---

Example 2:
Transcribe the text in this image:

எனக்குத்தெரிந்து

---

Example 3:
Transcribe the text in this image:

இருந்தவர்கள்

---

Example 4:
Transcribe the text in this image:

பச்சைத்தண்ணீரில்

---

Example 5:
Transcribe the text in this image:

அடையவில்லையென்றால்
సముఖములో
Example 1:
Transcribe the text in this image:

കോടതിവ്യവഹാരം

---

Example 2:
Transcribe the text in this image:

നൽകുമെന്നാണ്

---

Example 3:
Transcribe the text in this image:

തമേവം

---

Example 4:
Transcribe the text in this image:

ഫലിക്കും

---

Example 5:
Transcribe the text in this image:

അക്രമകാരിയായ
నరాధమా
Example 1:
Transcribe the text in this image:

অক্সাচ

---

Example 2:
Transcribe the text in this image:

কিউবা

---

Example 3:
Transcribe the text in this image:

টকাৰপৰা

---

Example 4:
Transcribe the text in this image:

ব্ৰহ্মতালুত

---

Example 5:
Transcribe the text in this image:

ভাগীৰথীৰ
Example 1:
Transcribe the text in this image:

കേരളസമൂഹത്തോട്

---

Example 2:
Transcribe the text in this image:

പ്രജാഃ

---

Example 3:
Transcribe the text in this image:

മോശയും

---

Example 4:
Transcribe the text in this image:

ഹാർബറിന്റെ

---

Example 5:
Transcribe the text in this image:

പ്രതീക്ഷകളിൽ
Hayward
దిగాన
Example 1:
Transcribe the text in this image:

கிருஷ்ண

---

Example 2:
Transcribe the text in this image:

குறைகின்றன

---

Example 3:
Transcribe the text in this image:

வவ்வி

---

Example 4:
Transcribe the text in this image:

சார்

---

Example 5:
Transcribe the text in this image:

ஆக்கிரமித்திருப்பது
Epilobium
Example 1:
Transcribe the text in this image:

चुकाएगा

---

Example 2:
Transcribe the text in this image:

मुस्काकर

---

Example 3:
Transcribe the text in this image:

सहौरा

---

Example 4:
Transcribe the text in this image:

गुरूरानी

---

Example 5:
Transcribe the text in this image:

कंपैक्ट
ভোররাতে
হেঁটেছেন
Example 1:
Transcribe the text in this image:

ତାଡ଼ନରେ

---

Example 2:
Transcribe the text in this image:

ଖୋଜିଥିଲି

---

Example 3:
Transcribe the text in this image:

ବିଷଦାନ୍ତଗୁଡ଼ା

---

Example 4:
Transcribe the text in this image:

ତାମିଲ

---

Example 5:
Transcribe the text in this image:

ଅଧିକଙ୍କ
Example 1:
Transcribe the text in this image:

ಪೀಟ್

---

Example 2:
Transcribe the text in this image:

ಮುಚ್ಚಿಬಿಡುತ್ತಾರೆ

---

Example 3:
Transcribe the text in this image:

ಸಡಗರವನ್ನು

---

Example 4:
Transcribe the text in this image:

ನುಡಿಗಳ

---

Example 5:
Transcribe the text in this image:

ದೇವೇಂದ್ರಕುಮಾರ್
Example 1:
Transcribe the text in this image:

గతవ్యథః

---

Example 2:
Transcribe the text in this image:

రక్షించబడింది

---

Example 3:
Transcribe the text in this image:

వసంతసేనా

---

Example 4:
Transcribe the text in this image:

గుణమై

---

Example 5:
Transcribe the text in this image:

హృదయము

**What the task requires:**
What is needed is an exact copy of all the records.

**Reply:**
---

Example 2:
Transcribe the text in this image:

எனக்குத்தெரிந்து

---

Example 3:
Transcribe the text in this image:

இருந்தவர்கள்

---

Example 4:
Transcribe the text in this image:

பச்சைத்தண்ணீரில்

---

Example 5:
Transcribe the text in this image:

அடையவில்லையென்றால்
సముఖములో
Example 1:
Transcribe the text in this image:

കോടതിവ്യവഹാരം

---

Example 2:
Transcribe the text in this image:

നൽകുമെന്നാണ്

---

Example 3:
Transcribe the text in this image:

തമേവം

---

Example 4:
Transcribe the text in this image:

ഫലിക്കും

---

Example 5:
Transcribe the text in this image:

അക്രമകാരിയായ
నరాధమా
Example 1:
Transcribe the text in this image:

অক্সাচ

---

Example 2:
Transcribe the text in this image:

কিউবা

---

Example 3:
Transcribe the text in this image:

টকাৰপৰা

---

Example 4:
Transcribe the text in this image:

ব্ৰহ্মতালুত

---

Example 5:
Transcribe the text in this image:

ভাগীৰথীৰ
Example 1:
Transcribe the text in this image:

കേരളസമൂഹത്തോട്

---

Example 2:
Transcribe the text in this image:

പ്രജാഃ

---

Example 3:
Transcribe the text in this image:

മോശയും

---

Example 4:
Transcribe the text in this image:

ഹാർബറിന്റെ

---

Example 5:
Transcribe the text in this image:

പ്രതീക്ഷകളിൽ
Hayward
దిగాన
Example 1:
Transcribe the text in this image:

கிருஷ்ண

---

Example 2:
Transcribe the text in this image:

குறைகின்றன

---

Example 3:
Transcribe the text in this image:

வவ்வி

---

Example 4:
Transcribe the text in this image:

சார்

---

Example 5:
Transcribe the text in this image:

ஆக்கிரமித்திருப்பது
Epilobium
Example 1:
Transcribe the text in this image:

चुकाएगा

---

Example 2:
Transcribe the text in this image:

मुस्काकर

---

Example 3:
Transcribe the text in this image:

सहौरा

---

Example 4:
Transcribe the text in this image:

गुरूरानी

---

Example 5:
Transcribe the text in this image:

कंपैक्ट
ভোররাতে
হেঁটেছেন
Example 1:
Transcribe the text in this image:

ତାଡ଼ନରେ

---

Example 2:
Transcribe the text in this image:

ଖୋଜିଥିଲି

---

Example 3:
Transcribe the text in this image:

ବିଷଦାନ୍ତଗୁଡ଼ା

---

Example 4:
Transcribe the text in this image:

ତାମିଲ

---

Example 5:
Transcribe the text in this image:

ଅଧିକଙ୍କ
Example 1:
Transcribe the text in this image:

ಪೀಟ್

---

Example 2:
Transcribe the text in this image:

ಮುಚ್ಚಿಬಿಡುತ್ತಾರೆ

---

Example 3:
Transcribe the text in this image:

ಸಡಗರವನ್ನು

---

Example 4:
Transcribe the text in this image:

ನುಡಿಗಳ

---

Example 5:
Transcribe the text in this image:

ದೇವೇಂದ್ರಕುಮಾರ್
Example 1:
Transcribe the text in this image:

గతవ్యథః

---

Example 2:
Transcribe the text in this image:

రక్షించబడింది

---

Example 3:
Transcribe the text in this image:

వసంతసేనా

---

Example 4:
Transcribe the text in this image:

గుణమై

---

Example 5:
Transcribe the text in this image:

హృదయము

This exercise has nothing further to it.